Saturday, 14 March 2009

Kefalonia - Day 3, Mountains and Villages



After breakfast we collected the car from the car rental office and set off for a day in the south of the island. It was unusually overcast first thing but it didn’t take long for the clouds to break up and very soon we were enjoying the sun as we drove through little villages in our white open top jeep.

We drove south past the airport and the further we got away from Argostoli and the tourist strip of Lassi the more we saw the devastation caused by the earthquake. All along the road there were abandoned villages and houses and buildings that were destroyed by the quake and just waiting for time to take over and their turn to fall over completely. The 1953 disaster caused huge destruction, with only regions in the north escaping the heaviest tremors and that is the only part of the island where houses remained intact. Six hundred people were killed and damage was estimated to run into billions of drachmas, but the real damage to the economy occurred when residents left the island. An estimated 100,000 of the population of 125,000 left the island soon after, seeking a new life elsewhere.

Moving on we reached the Kastro, or St. George’s fortress, which was standing proud at the top of ridge and as we took the winding road to the top the engine of the Suzuki growled as we negotiated hair pin bends in low gear. Unfortunately like many places in Europe on a Monday it wasn’t open so we just stayed awhile and admired the views out to sea and then went all the way back down again. I have been caught out by that Monday closing thing several times and it really is most annoying.

We kept to the coast road and to the west of Kefalonia's highest mountain, Mount Ainos, with an elevation of one thousand, six hundred and twenty-eight metres, which is nearly three hundred metres higher than Ben Nevis. The top of the mountain was quite green because it is covered with Abies Cephalonica, or Greek Fir trees, and is a declared natural park. Forestry is important on the island and its timber output is one of the highest in the Ionian Islands. The trouble with forests in hot countries however is that they can easily catch fire and forest fires were common during the 1990s and the early 2000s and all along the route there were black scars on the hillsides and these were going to take a long time to heal. In terms of natural disasters I wondered just how unlucky can one little island be. Fires continue to pose a major threat to the Kefalonia and in 2007 whole parts of the island had to be evacuated in a summer of fires across all of Greece.

We carried on to the town of Skala at the very bottom of the island and it was lunch time so we parked the car at a little square with its neglected centre piece of a sculpture and had a quick look round. Once again it was unattractive and functional with lots of concrete and tarmac along a couple of busy streets and, despite strict planning laws, what looked like a lot of unregulated development, there were a few shops, some tavernas and a bar where we stopped for a lunch time drink. Before we left we walked for a short while along the pine fringed beach next to the water that sparkled with reflected sunlight and watched little boats going backwards and forwards to a little harbour in the somewhere in the distance.

- [Exercises]
1 > In the Kefalonia travel post, how many people were killed in the 1953 earthquake?
2 > Decide whether each statement agrees with the Kefalonia travel post, giving yes or no and quoting the words that settle it: (a) St. George's fortress was open when they reached it. (b) Mount Ainos is nearly three hundred meters higher than Ben Nevis. (c) In 2007, parts of the island were evacuated because of fires.

Stored data entries
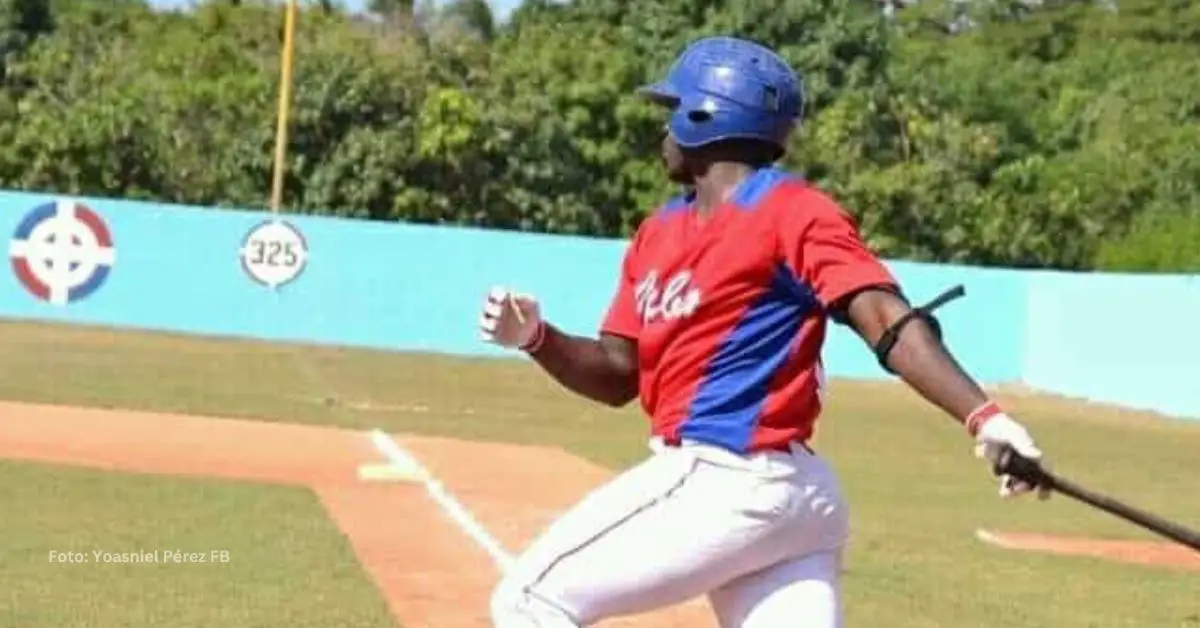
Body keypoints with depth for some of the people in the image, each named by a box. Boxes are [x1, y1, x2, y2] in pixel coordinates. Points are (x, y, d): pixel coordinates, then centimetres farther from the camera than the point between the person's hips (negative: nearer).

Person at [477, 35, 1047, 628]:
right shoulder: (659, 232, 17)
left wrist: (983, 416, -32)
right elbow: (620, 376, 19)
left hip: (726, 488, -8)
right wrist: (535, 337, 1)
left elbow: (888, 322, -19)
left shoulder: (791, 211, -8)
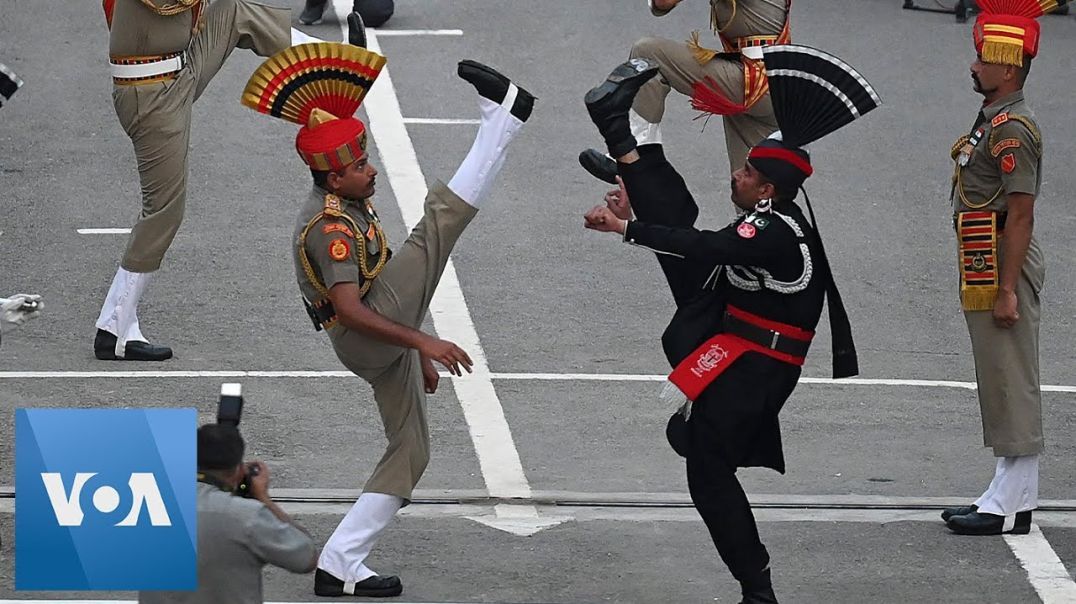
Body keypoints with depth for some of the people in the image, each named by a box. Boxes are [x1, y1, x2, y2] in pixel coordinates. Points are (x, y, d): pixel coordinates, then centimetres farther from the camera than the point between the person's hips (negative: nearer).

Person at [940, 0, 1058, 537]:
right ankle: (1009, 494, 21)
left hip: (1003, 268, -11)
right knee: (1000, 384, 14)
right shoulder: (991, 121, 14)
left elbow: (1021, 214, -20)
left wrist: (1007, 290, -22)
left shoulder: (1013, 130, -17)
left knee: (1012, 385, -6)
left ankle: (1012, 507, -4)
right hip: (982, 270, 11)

- [Answers to the exercise]
1 > Six hundred people were killed.

2 >
(a) No: "Unfortunately like many places in Europe on a Monday it wasn’t open"
(b) Yes: "which is nearly three hundred metres higher than Ben Nevis"
(c) Yes: "in 2007 whole parts of the island had to be evacuated in a summer of fires across all of Greece"